You can use the `create_location_io()` function to create a version of a given
input/output function which is linked to a given location that is not your
working directory. For example

```r
# Create tmp directory
system("mkdir tmp")
# Make function
create_location_io(readr::read_csv, "tmp", prefix="custom")
```

This generates a function called `custom_read_csv()` which acts just like
`readr::read_csv()` but reads from the `tmp` directory instead of the working
directory.

The name of the generated function is composed of the `prefix` plus `_` plus the
name of the function to be wrapped, not including the package - i.e. just
`read_csv` rather than `readr::read_csv`.

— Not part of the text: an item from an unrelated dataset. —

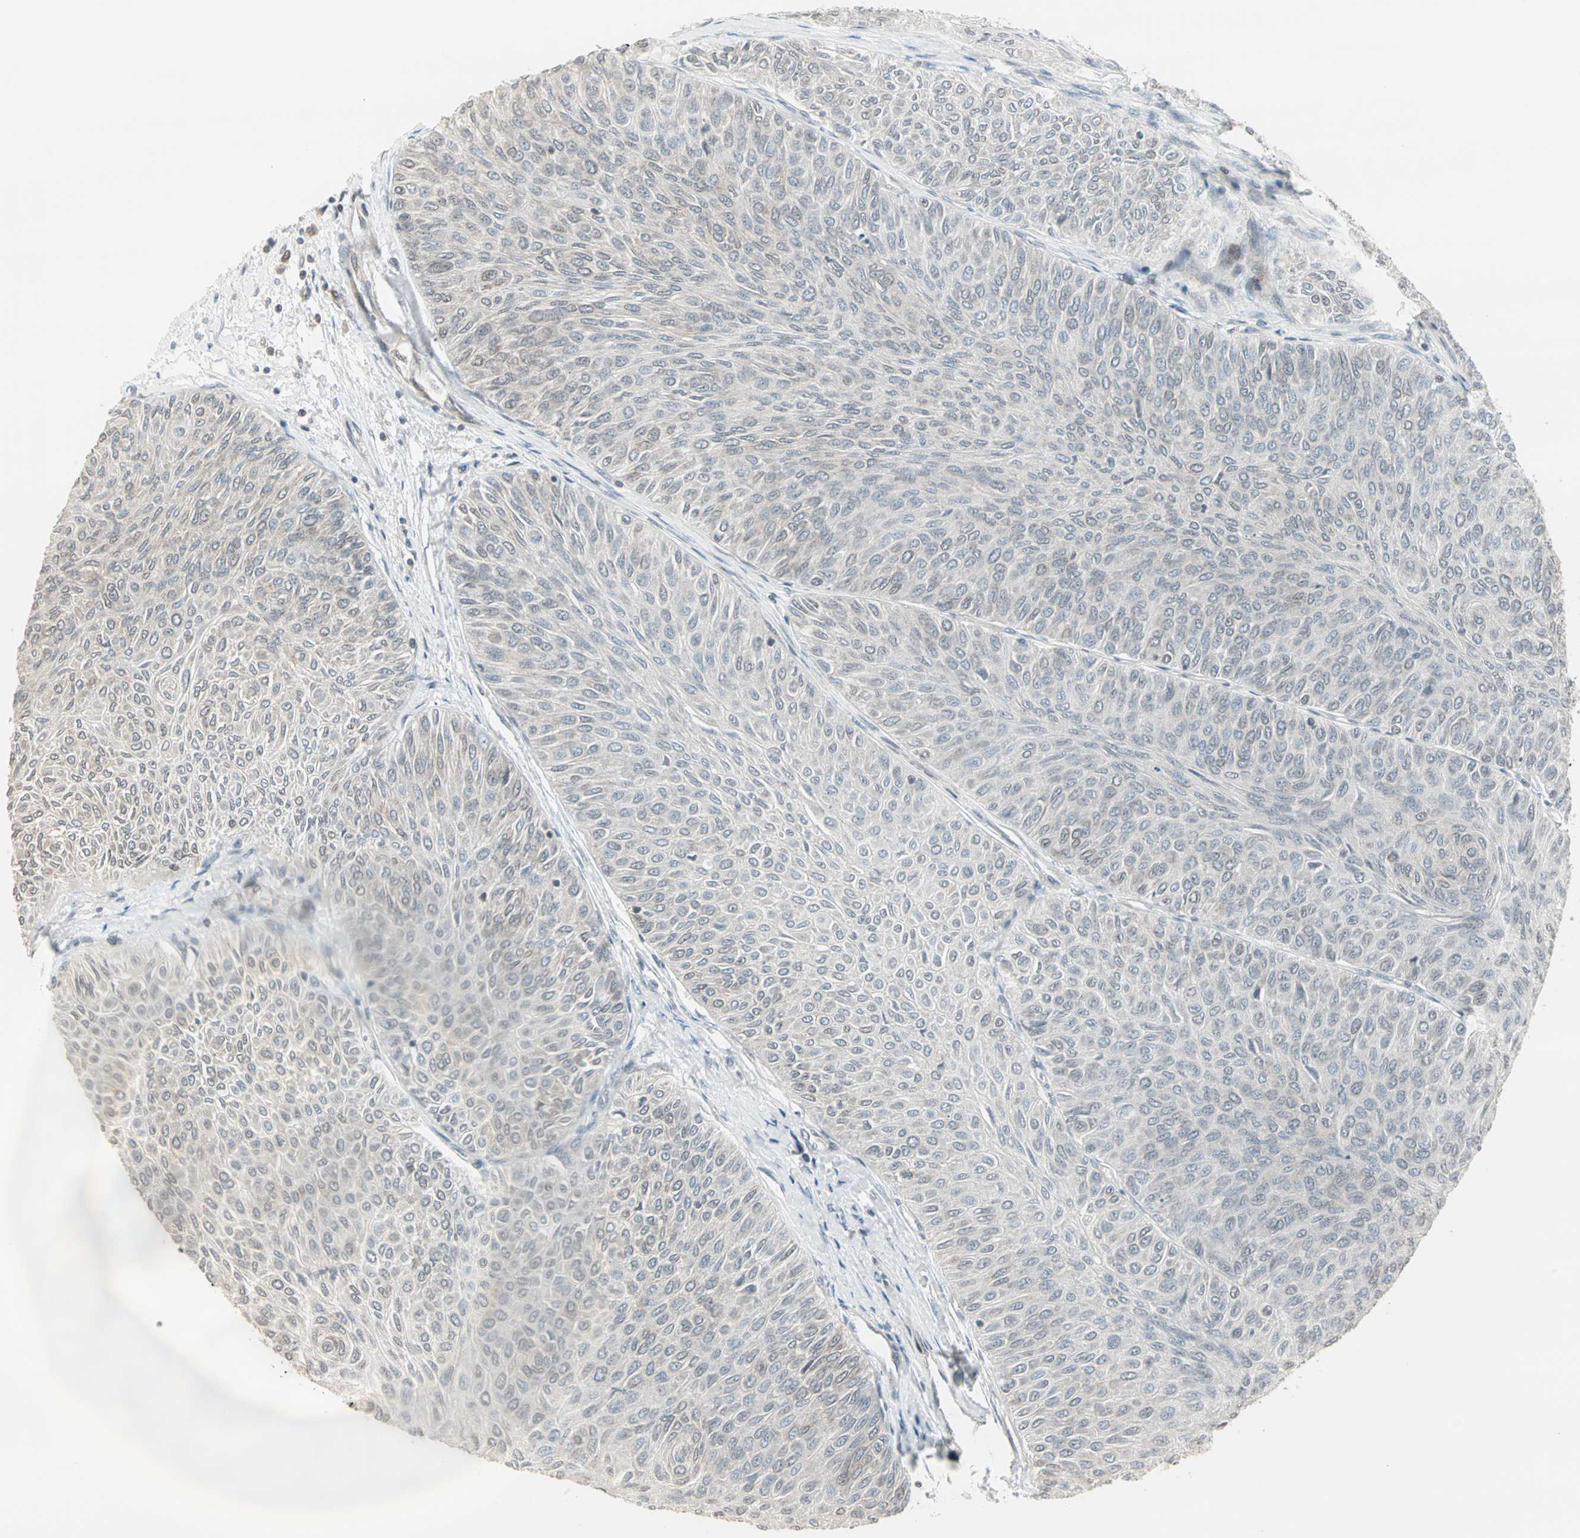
{"staining": {"intensity": "weak", "quantity": "<25%", "location": "cytoplasmic/membranous,nuclear"}, "tissue": "urothelial cancer", "cell_type": "Tumor cells", "image_type": "cancer", "snomed": [{"axis": "morphology", "description": "Urothelial carcinoma, Low grade"}, {"axis": "topography", "description": "Urinary bladder"}], "caption": "Tumor cells are negative for protein expression in human urothelial carcinoma (low-grade). (DAB IHC visualized using brightfield microscopy, high magnification).", "gene": "CBLC", "patient": {"sex": "male", "age": 78}}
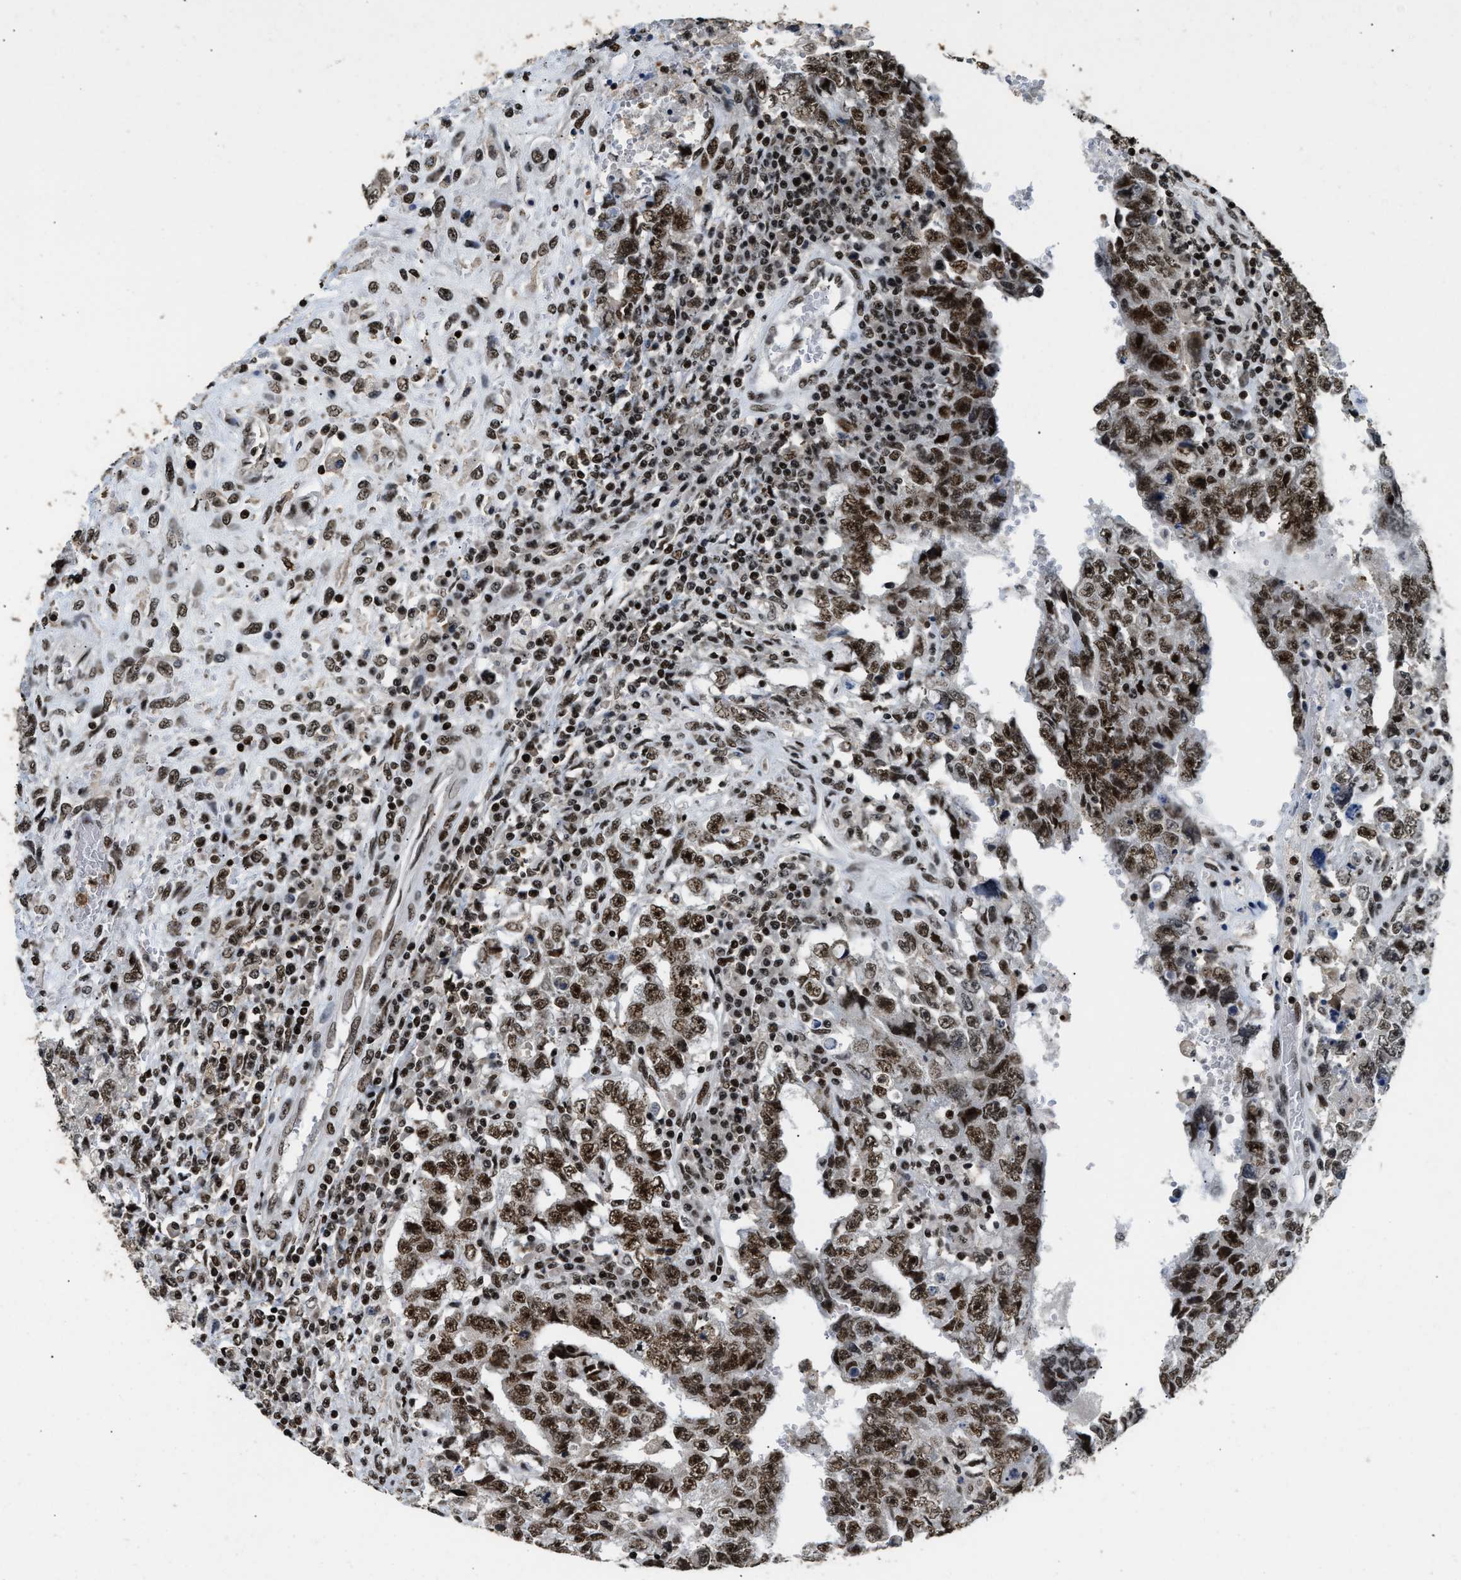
{"staining": {"intensity": "moderate", "quantity": ">75%", "location": "nuclear"}, "tissue": "testis cancer", "cell_type": "Tumor cells", "image_type": "cancer", "snomed": [{"axis": "morphology", "description": "Carcinoma, Embryonal, NOS"}, {"axis": "topography", "description": "Testis"}], "caption": "A high-resolution micrograph shows immunohistochemistry (IHC) staining of embryonal carcinoma (testis), which reveals moderate nuclear expression in about >75% of tumor cells. (IHC, brightfield microscopy, high magnification).", "gene": "RAD21", "patient": {"sex": "male", "age": 26}}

If the function you are wrapping contains "read", "write" or "save" in the name,
you don't have to specify whether it's an input or an output function. If not,
you can specify using the `io` argument.

### Using the terminal selector - when `useRstudio = FALSE`

#### Loading a csv

This is based on the function `utils::read.csv`

``` r
library(friendlyloader)

# Creating test data frame and writing to csv
df <- data.frame (Fruit = c("Apple", "Orange", "Pear"), Colour = c("Red", "Orange", "Green"))
write.csv(df, "fruits_colours.csv", row.names = FALSE)

# Trying to load csv but with slightly wrong filename
read_csv_with_options("20220328_fruits_colours.csv", useRstudio = FALSE)

#>Could not find file 20220328_fruits_colours.csv. Searching for possible alternatives.
#>Should I use one of the files below?
#># A tibble: 1 × 2
#> Filename Subdirectory
#>
#>1 fruits_colours.csv .
#>Type the number to use, or type 'No' and press Enter. 1
#> Fruit Colour
#>1 Apple Red
#>2 Orange Orange
#>3 Pear Green
#>
```

#### Loading the first sheet of an Excel file

There are two options which work in the same way. One is based on the function `readxl::read_excel`, and
the other is based on `openxlsx::read.xlsx`. The names of these functions are `read_excel_with_options` and `read_xlsx_with_options`, respectively.

``` r
library(friendlyloader)

# Creating test data frame and writing to csv
df <- data.frame (Fruit = c("Apple", "Orange", "Pear"), Colour = c("Red", "Orange", "Green"))
writexl::write_xlsx(df, "fruits_colours.xlsx")

# Trying to load csv but with slightly wrong filename
read_excel_with_options("fruits-colours.xlsx", useRstudio = FALSE)

#>Could not find file fruits-colours.csv. Searching for possible alternatives.
#>Should I use one of the files below?
#># A tibble: 2 × 2
#> Filename Subdirectory
#>
#>1 fruits_colours.csv .
#>2 fruits_colours.xlsx .
#>Type the number to use, or type 'No' and press Enter. 2
#># A tibble: 3 × 2
#> Fruit Colour
#>
#>1 Apple Red
#>2 Orange Orange
#>3 Pear Green
#>
```

#### Loading all sheets of an Excel file

Same as above but use `read_all_excel_sheets()` rather than `read_excel_with_options()`.
This uses the `openxlsx` package to read the information.